What is being asked:
Word for word, restate all the records; images are not part of the copy.

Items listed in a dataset

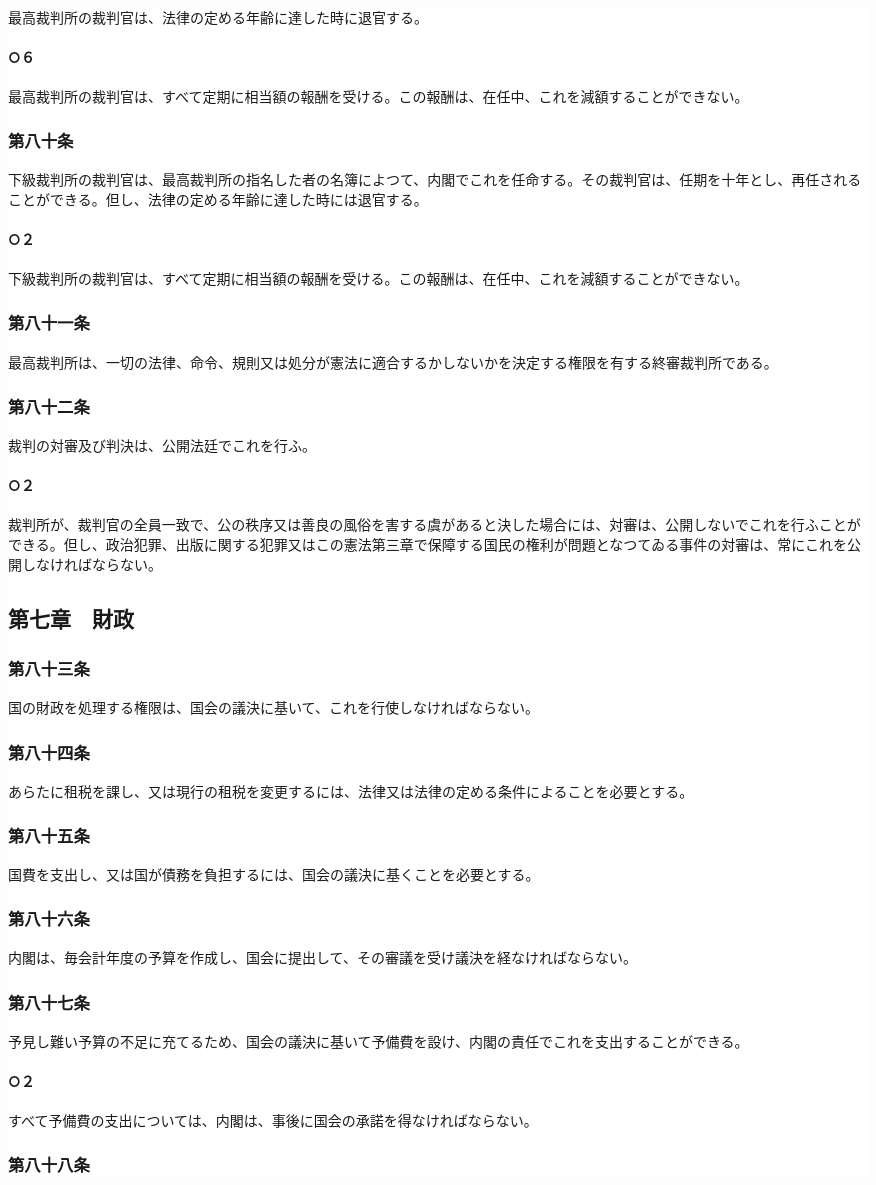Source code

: 最高裁判所の裁判官は、法律の定める年齢に達した時に退官する。

#### ○６

最高裁判所の裁判官は、すべて定期に相当額の報酬を受ける。この報酬は、在任中、これを減額することができない。

### 第八十条

下級裁判所の裁判官は、最高裁判所の指名した者の名簿によつて、内閣でこれを任命する。その裁判官は、任期を十年とし、再任されることができる。但し、法律の定める年齢に達した時には退官する。

#### ○２

下級裁判所の裁判官は、すべて定期に相当額の報酬を受ける。この報酬は、在任中、これを減額することができない。

### 第八十一条

最高裁判所は、一切の法律、命令、規則又は処分が憲法に適合するかしないかを決定する権限を有する終審裁判所である。

### 第八十二条

裁判の対審及び判決は、公開法廷でこれを行ふ。

#### ○２

裁判所が、裁判官の全員一致で、公の秩序又は善良の風俗を害する虞があると決した場合には、対審は、公開しないでこれを行ふことができる。但し、政治犯罪、出版に関する犯罪又はこの憲法第三章で保障する国民の権利が問題となつてゐる事件の対審は、常にこれを公開しなければならない。


## 第七章　財政

### 第八十三条

国の財政を処理する権限は、国会の議決に基いて、これを行使しなければならない。

### 第八十四条

あらたに租税を課し、又は現行の租税を変更するには、法律又は法律の定める条件によることを必要とする。

### 第八十五条

国費を支出し、又は国が債務を負担するには、国会の議決に基くことを必要とする。

### 第八十六条

内閣は、毎会計年度の予算を作成し、国会に提出して、その審議を受け議決を経なければならない。

### 第八十七条

予見し難い予算の不足に充てるため、国会の議決に基いて予備費を設け、内閣の責任でこれを支出することができる。

#### ○２

すべて予備費の支出については、内閣は、事後に国会の承諾を得なければならない。

### 第八十八条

Response to the exercise:
Source code

: 最高裁判所の裁判官は、法律の定める年齢に達した時に退官する。

#### ○６

最高裁判所の裁判官は、すべて定期に相当額の報酬を受ける。この報酬は、在任中、これを減額することができない。

### 第八十条

下級裁判所の裁判官は、最高裁判所の指名した者の名簿によつて、内閣でこれを任命する。その裁判官は、任期を十年とし、再任されることができる。但し、法律の定める年齢に達した時には退官する。

#### ○２

下級裁判所の裁判官は、すべて定期に相当額の報酬を受ける。この報酬は、在任中、これを減額することができない。

### 第八十一条

最高裁判所は、一切の法律、命令、規則又は処分が憲法に適合するかしないかを決定する権限を有する終審裁判所である。

### 第八十二条

裁判の対審及び判決は、公開法廷でこれを行ふ。

#### ○２

裁判所が、裁判官の全員一致で、公の秩序又は善良の風俗を害する虞があると決した場合には、対審は、公開しないでこれを行ふことができる。但し、政治犯罪、出版に関する犯罪又はこの憲法第三章で保障する国民の権利が問題となつてゐる事件の対審は、常にこれを公開しなければならない。


## 第七章　財政

### 第八十三条

国の財政を処理する権限は、国会の議決に基いて、これを行使しなければならない。

### 第八十四条

あらたに租税を課し、又は現行の租税を変更するには、法律又は法律の定める条件によることを必要とする。

### 第八十五条

国費を支出し、又は国が債務を負担するには、国会の議決に基くことを必要とする。

### 第八十六条

内閣は、毎会計年度の予算を作成し、国会に提出して、その審議を受け議決を経なければならない。

### 第八十七条

予見し難い予算の不足に充てるため、国会の議決に基いて予備費を設け、内閣の責任でこれを支出することができる。

#### ○２

すべて予備費の支出については、内閣は、事後に国会の承諾を得なければならない。

### 第八十八条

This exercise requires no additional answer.